**Problem description**
Express the lines of these items as a JSON list of strings, one string per line and blank lines omitted, covering only the part that opens with the line containing "family: Irpicaceae" and closes with the line containing "genus: Oenothera". Leave the pictures out of the answer.

[Stored records]
— BEGIN —

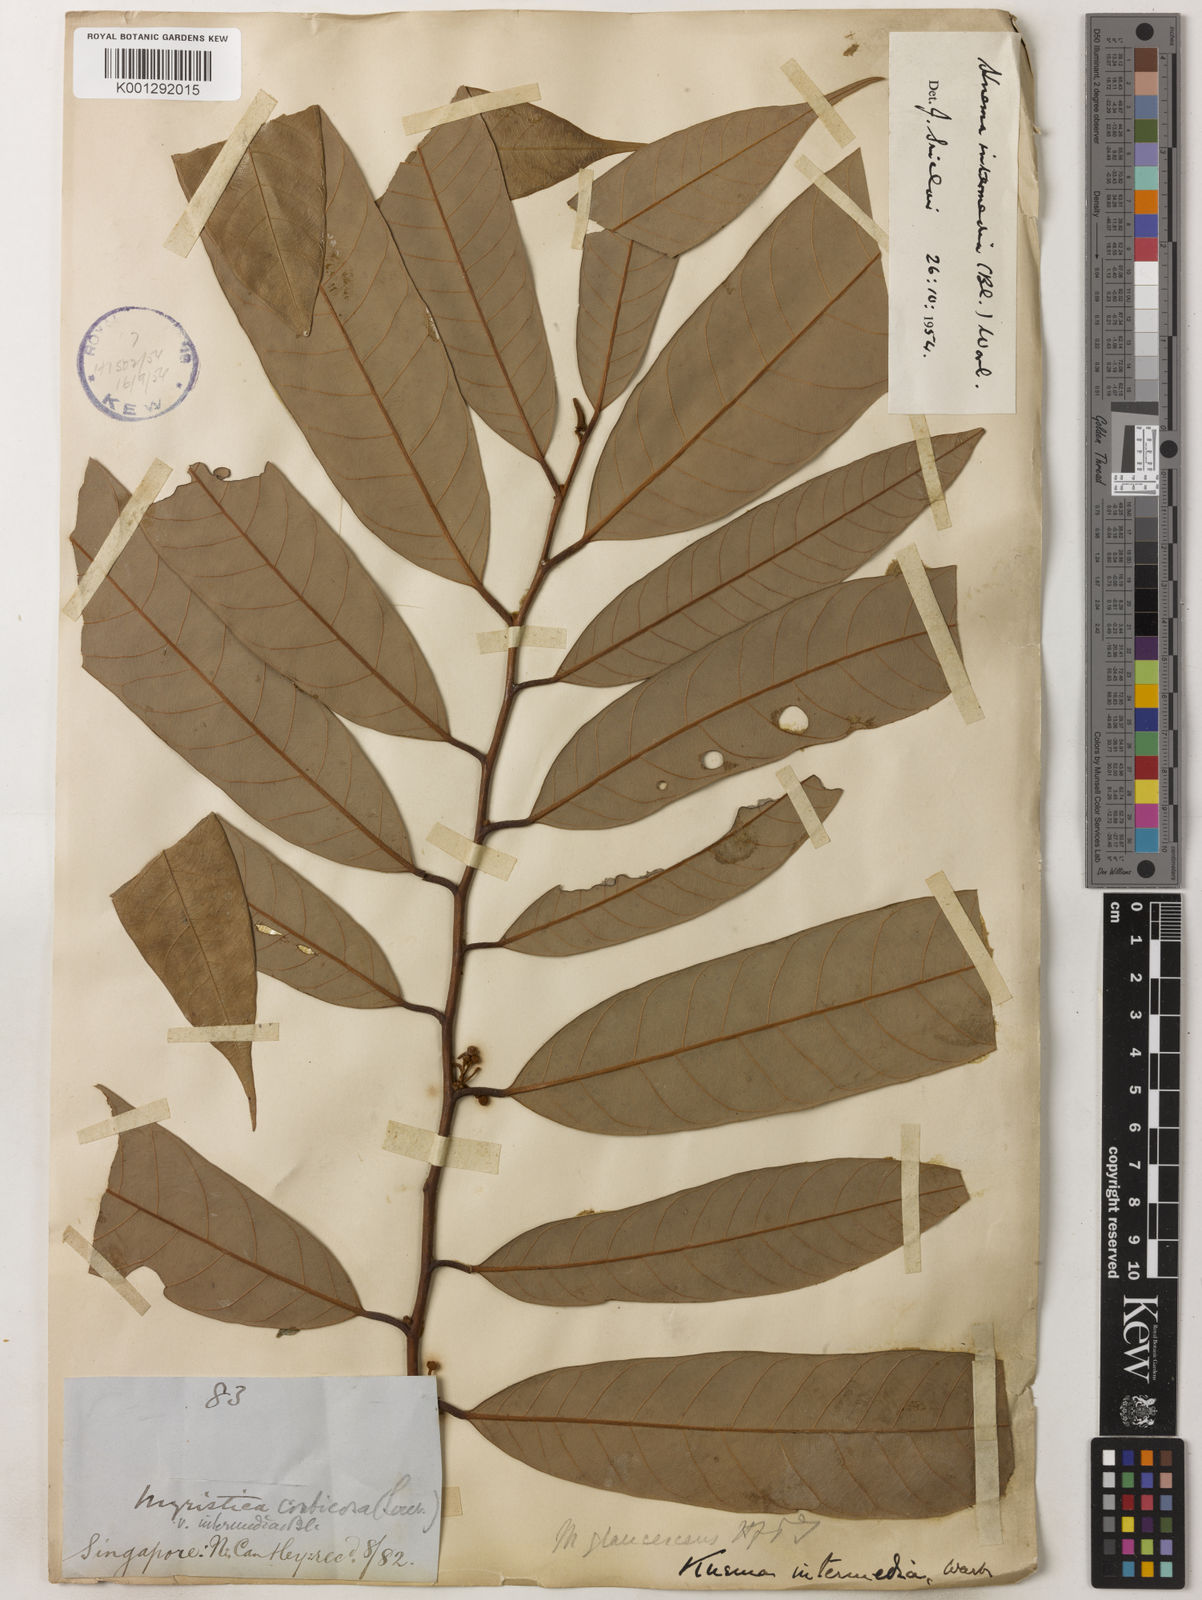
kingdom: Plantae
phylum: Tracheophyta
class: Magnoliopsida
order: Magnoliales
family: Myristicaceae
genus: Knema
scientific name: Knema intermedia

— END —
— BEGIN —

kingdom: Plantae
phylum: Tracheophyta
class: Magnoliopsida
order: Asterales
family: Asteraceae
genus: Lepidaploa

— END —
— BEGIN —

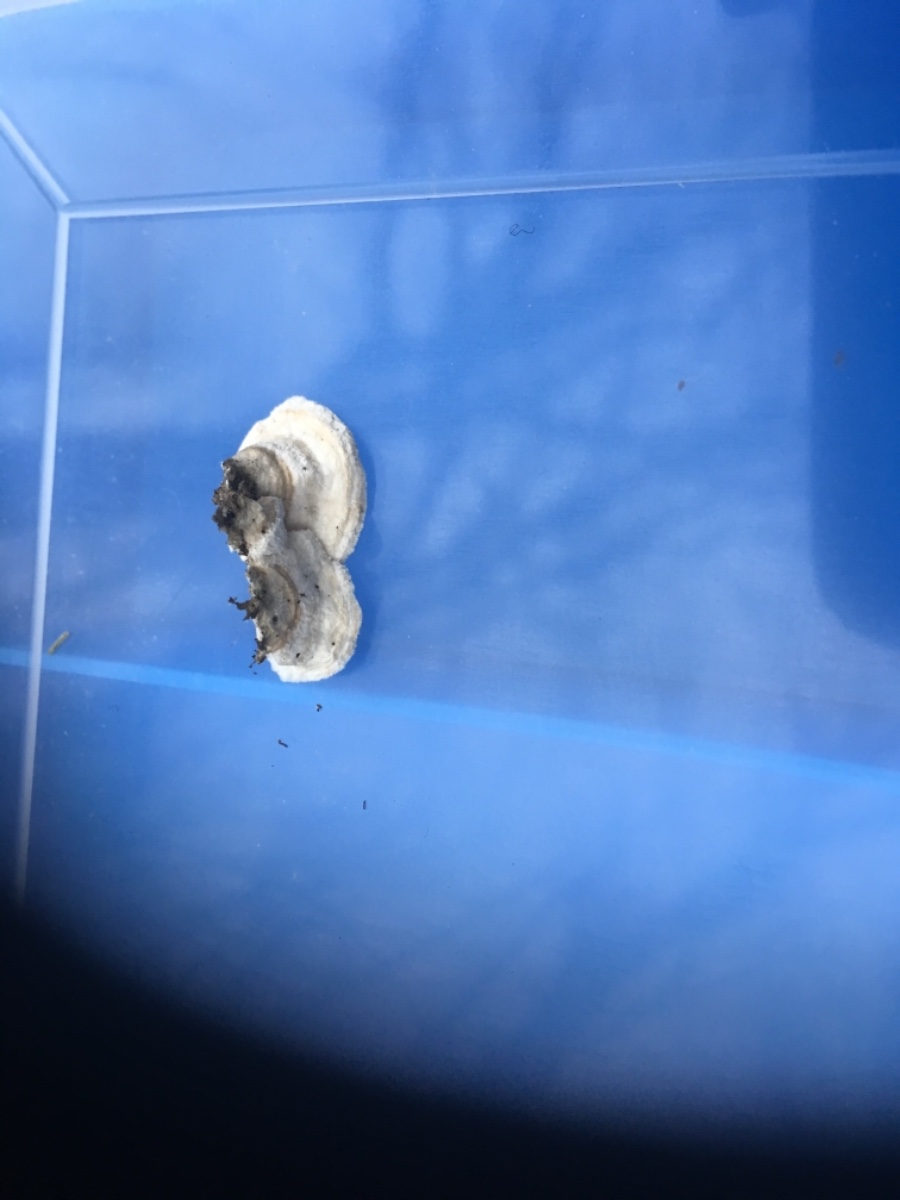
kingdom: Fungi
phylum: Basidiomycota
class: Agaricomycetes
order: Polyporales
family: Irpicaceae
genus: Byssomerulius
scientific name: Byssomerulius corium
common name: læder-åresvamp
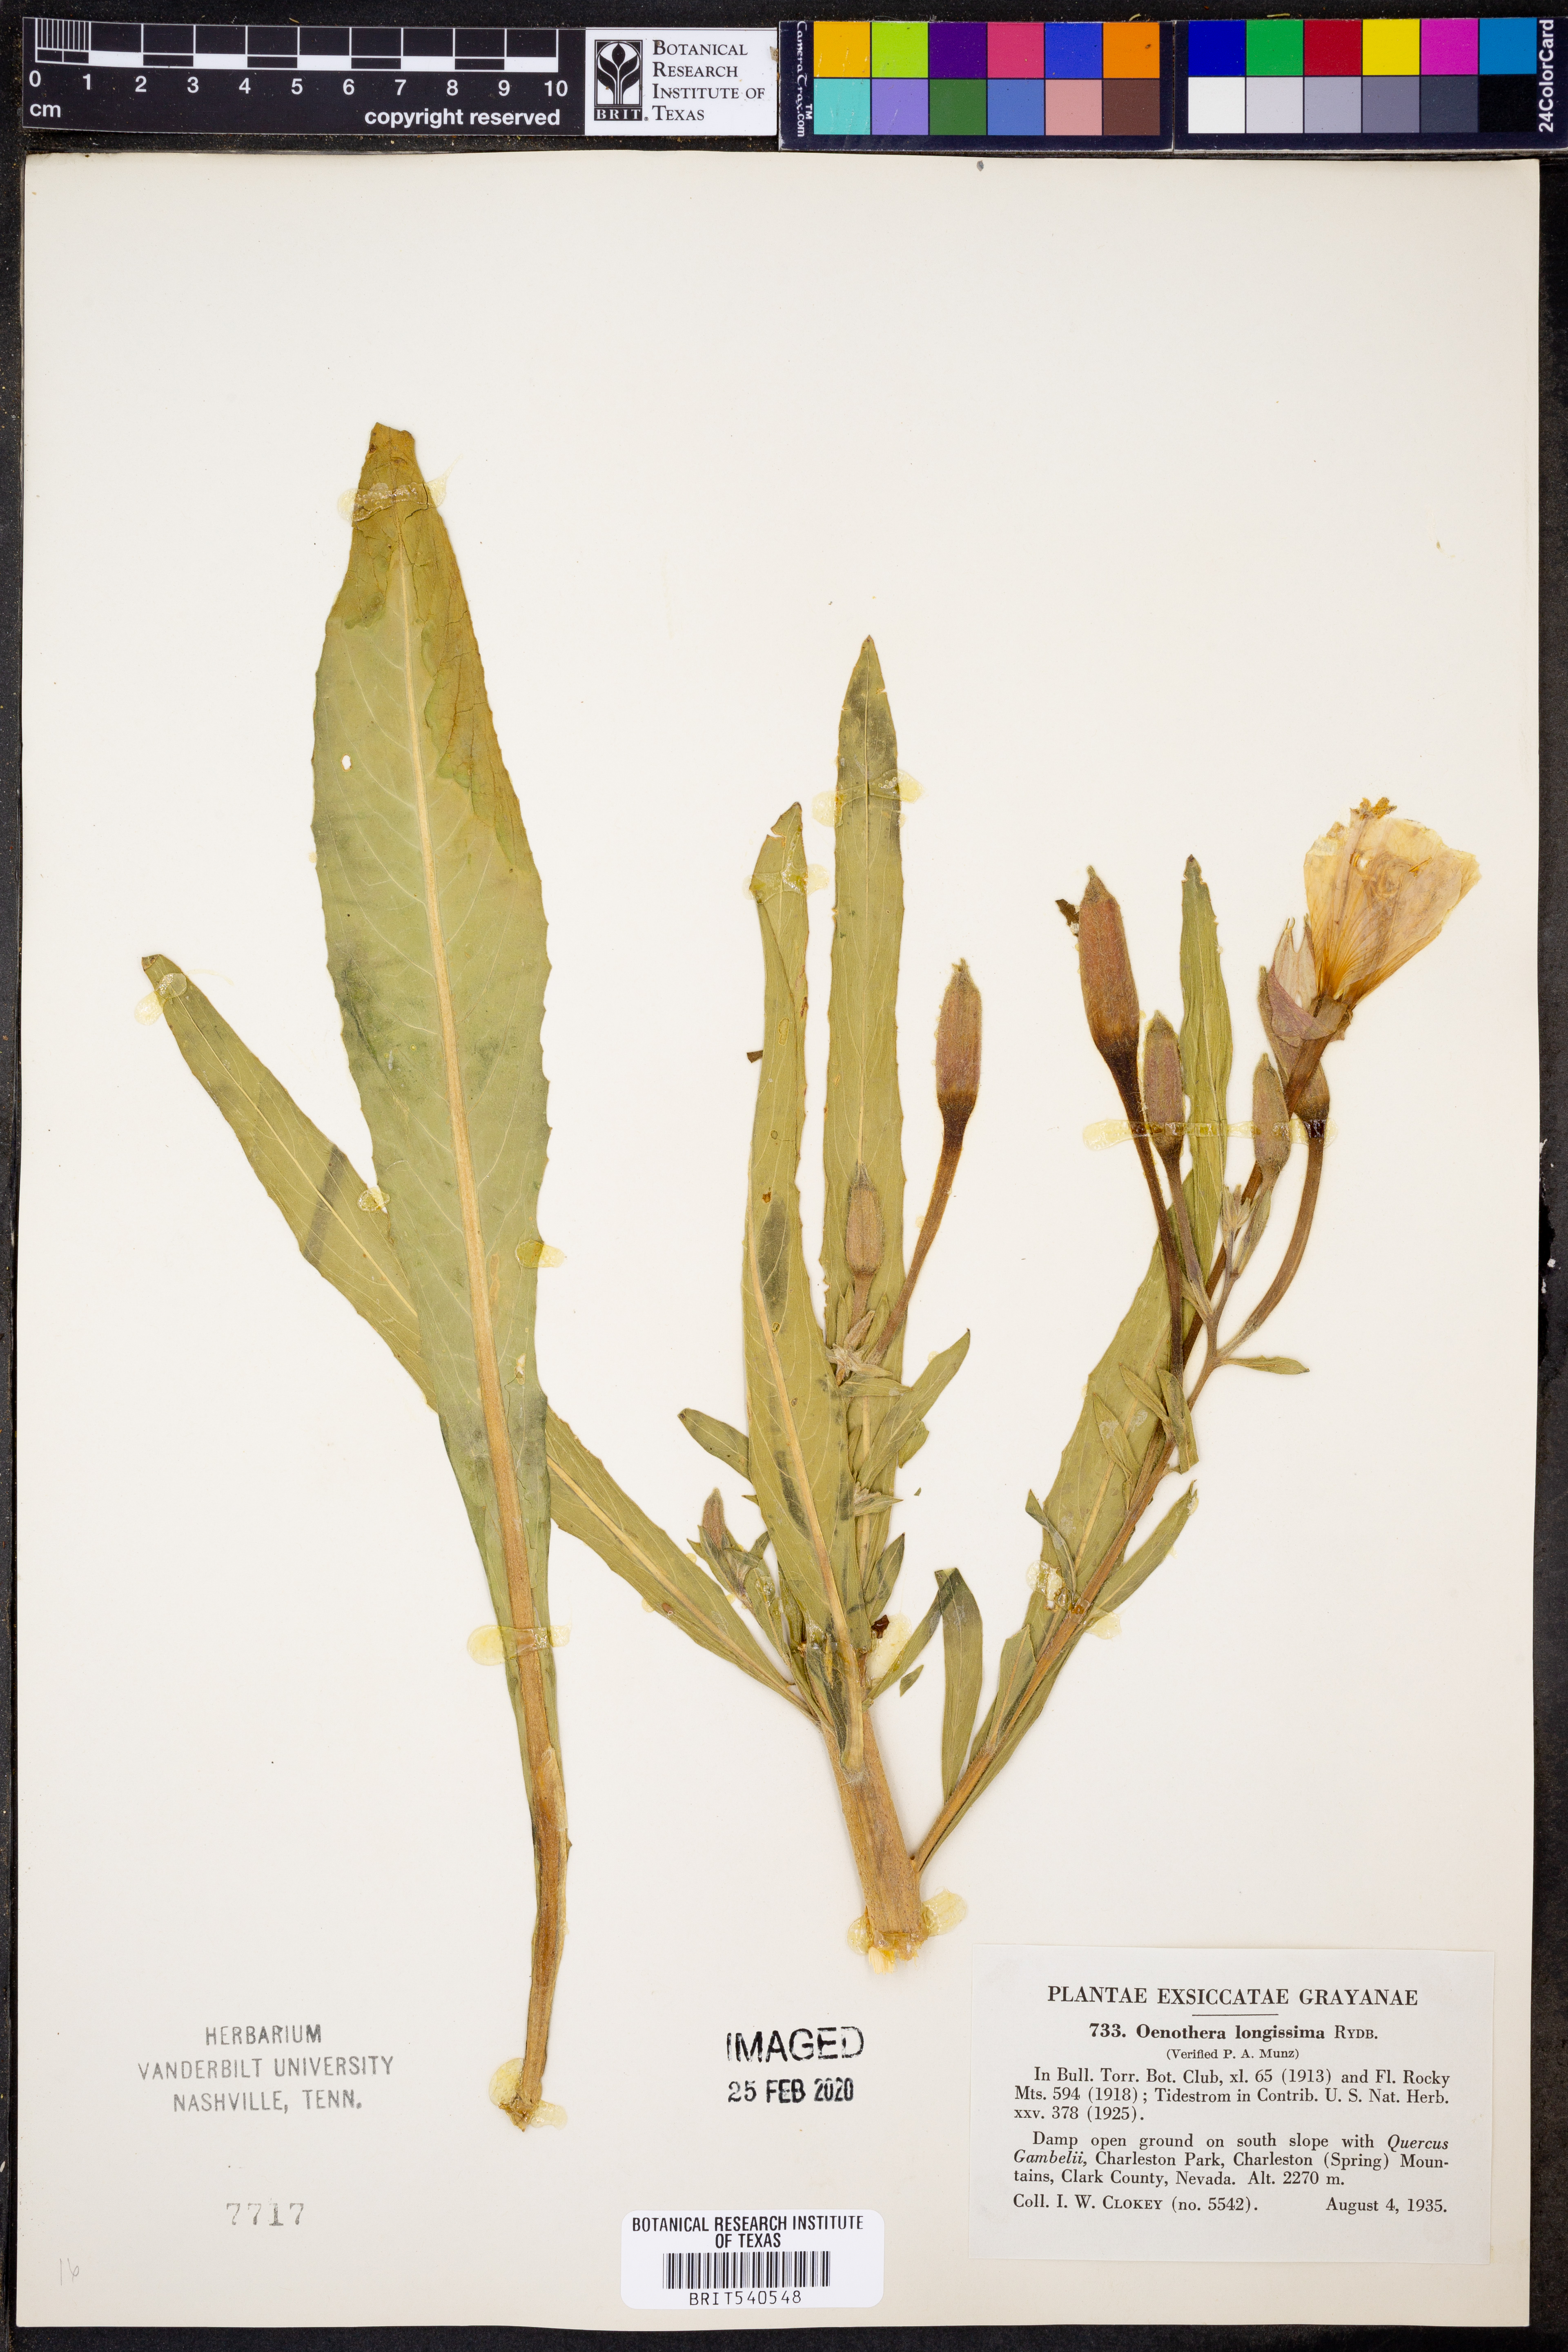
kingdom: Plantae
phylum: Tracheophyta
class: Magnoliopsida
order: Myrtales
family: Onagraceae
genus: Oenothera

— END —

**Exercise result**
[
  "family: Irpicaceae",
  "genus: Byssomerulius",
  "scientific name: Byssomerulius corium",
  "common name: læder-åresvamp",
  "kingdom: Plantae",
  "phylum: Tracheophyta",
  "class: Magnoliopsida",
  "order: Myrtales",
  "family: Onagraceae",
  "genus: Oenothera"
]